How-to guide: Pixhawk auto camera trigger (without CHDK)

1. Introduction:

If you are not using a canon camera, you then do not have access to the CHDK canon firmware which provides advanced automation scripts to automate your camera trigger on your UAV.

There exist on the market other great alternatives for all camera brands (some of them are functionally richer and simpler to use than CHDK). As an example in this guide, I will use the "Stratosnapper V2". This is a little smart thing that allows you to trigger any camera brand (Sony, Canon, Nikon, etc) by many ways : infrared, cable, LANC, etc.

If you'd like more details on this little marvel read here.

I personally prefer the "IR trigger mode" the best because it does not require an extra cable connected to your camera, which is a must when you are using a brushless gimbal. It supposes of course your camera supports an IR trigger function; I thus assume the use of a Sony NEX5 in this guide, widely used for aerial photography among UAV'iers.

Then there is another obstacle for many of us : how does Pixhawk work to trigger such a triggering device in auto mission ? There is a lot of posts on diydrones.com about how to do this with APM, but not much yet on the recent Pixhawk. Therefore this guide will try to document it.

I will end the guide with a practical auto photo taking mission example (making sure it really works!).

2. Parts and hardware connections:

Let's start by a general hardware scheme showing all the required parts and general cabling:

The parts are:

2.1 Pixhawk board

One or more of the 6 AUX ports can be used on Pixhawk (AUX1=RC9, AUX2=RC10, AUX3=RC11, etc.):

In this guide I chose port 2 which corresponds to AUX2 as is illustrated in this detailed view :

By default, only the three first AUX ports can be used (1 to 3, or RC9 to RC11).

To trigger the IR device, we need a servo output (PWM signal), not a relay signal. We will see later what parameters configuration is required in mission planner screens (we can for example also configure 6 AUX ports as PWM outputs ; more details later - let's finish the hw description first).

2.2 IR trigger device

Here an illustration of "stratosnapper" with its inputs/outputs:

You may notice two servo leads are connected on the input side of stratosnapper.

This is one of the most important point in this guide : a servo lead must be used to power the IR device from a BEC (5V in this case); the power provided by the second servo lead coming from Pixhawk AUX2 port DOES NOT provide enough power to make it work !!!

Either you have powered the Pixhawk ouputs rail with a BEC and you are fine, either you must provide a separate BEC power to the IR device. This is also true for any other type of device you will connect on Pixhawk : DOT NOT expect pixhawk to power these devices (and certainly not servos as we already knew in the context of the previous generation flight controller, APM2.x).

Stratosnapper works with a servo lead on one of its 4 servo inputs (yes, you may control stratosnapper from 4 different inputs, isn't that great ?). The servo inputs may be various things : push-button, stick, two way switch, three way switch, etc (all configured by a GUI configuration utility from your PC via usb).

And it ouputs on a IR cable to trigger a IR led that must be placed in front of your camera IR sensor:

2.3 IR Led positionning and camera gimbal

The IR led works perfectly, even under a bright sun (verified on the field); it works even quite faraway from the sensor (no problem 5 inches away of the Sony NEX5 sensor) and works fine in any orientation versus the sensor.

• [What is being asked] According to the Pixhawk camera trigger guide, which AUX ports can be used by default? Rely only on the guide above for your answer.

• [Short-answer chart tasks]
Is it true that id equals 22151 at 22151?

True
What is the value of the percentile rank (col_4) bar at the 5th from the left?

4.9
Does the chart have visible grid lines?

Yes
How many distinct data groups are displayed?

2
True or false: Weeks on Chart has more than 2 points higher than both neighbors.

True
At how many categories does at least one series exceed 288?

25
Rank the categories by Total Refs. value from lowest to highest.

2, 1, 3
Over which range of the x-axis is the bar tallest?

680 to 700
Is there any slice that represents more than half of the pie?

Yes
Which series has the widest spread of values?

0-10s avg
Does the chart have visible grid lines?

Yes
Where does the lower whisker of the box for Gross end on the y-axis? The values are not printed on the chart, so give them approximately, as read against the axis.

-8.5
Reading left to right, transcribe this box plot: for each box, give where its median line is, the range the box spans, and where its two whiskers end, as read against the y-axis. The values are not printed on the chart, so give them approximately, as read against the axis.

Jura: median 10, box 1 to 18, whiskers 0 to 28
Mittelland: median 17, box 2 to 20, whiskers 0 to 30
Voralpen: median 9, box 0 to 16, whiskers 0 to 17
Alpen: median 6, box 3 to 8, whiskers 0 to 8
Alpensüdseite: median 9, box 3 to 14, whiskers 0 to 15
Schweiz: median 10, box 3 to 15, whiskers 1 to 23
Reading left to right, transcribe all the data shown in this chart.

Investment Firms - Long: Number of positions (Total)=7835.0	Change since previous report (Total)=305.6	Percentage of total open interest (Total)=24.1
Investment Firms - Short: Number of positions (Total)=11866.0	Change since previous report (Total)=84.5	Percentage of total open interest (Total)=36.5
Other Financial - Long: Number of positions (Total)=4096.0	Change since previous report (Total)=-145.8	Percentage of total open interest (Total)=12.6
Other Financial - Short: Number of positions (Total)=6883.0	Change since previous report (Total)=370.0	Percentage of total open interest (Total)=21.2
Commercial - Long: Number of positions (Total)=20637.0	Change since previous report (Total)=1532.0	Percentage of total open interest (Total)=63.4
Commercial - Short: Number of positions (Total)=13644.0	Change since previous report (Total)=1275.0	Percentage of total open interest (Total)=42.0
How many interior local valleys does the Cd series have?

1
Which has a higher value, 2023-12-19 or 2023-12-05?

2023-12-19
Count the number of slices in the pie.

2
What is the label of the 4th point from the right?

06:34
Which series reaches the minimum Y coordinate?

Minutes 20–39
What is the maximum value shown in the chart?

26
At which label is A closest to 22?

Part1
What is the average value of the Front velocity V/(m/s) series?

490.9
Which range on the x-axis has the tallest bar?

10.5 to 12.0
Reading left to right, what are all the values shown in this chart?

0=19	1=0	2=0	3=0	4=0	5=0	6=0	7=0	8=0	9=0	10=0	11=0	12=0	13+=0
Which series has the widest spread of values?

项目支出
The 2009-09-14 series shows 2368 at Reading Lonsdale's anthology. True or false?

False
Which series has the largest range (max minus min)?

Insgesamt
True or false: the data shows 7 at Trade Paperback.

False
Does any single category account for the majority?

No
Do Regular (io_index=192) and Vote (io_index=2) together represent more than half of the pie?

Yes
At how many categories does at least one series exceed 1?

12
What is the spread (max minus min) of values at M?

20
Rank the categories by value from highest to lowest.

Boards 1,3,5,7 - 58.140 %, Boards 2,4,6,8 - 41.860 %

• [Exercise result] The first three, AUX1 to AUX3 (RC9 to RC11).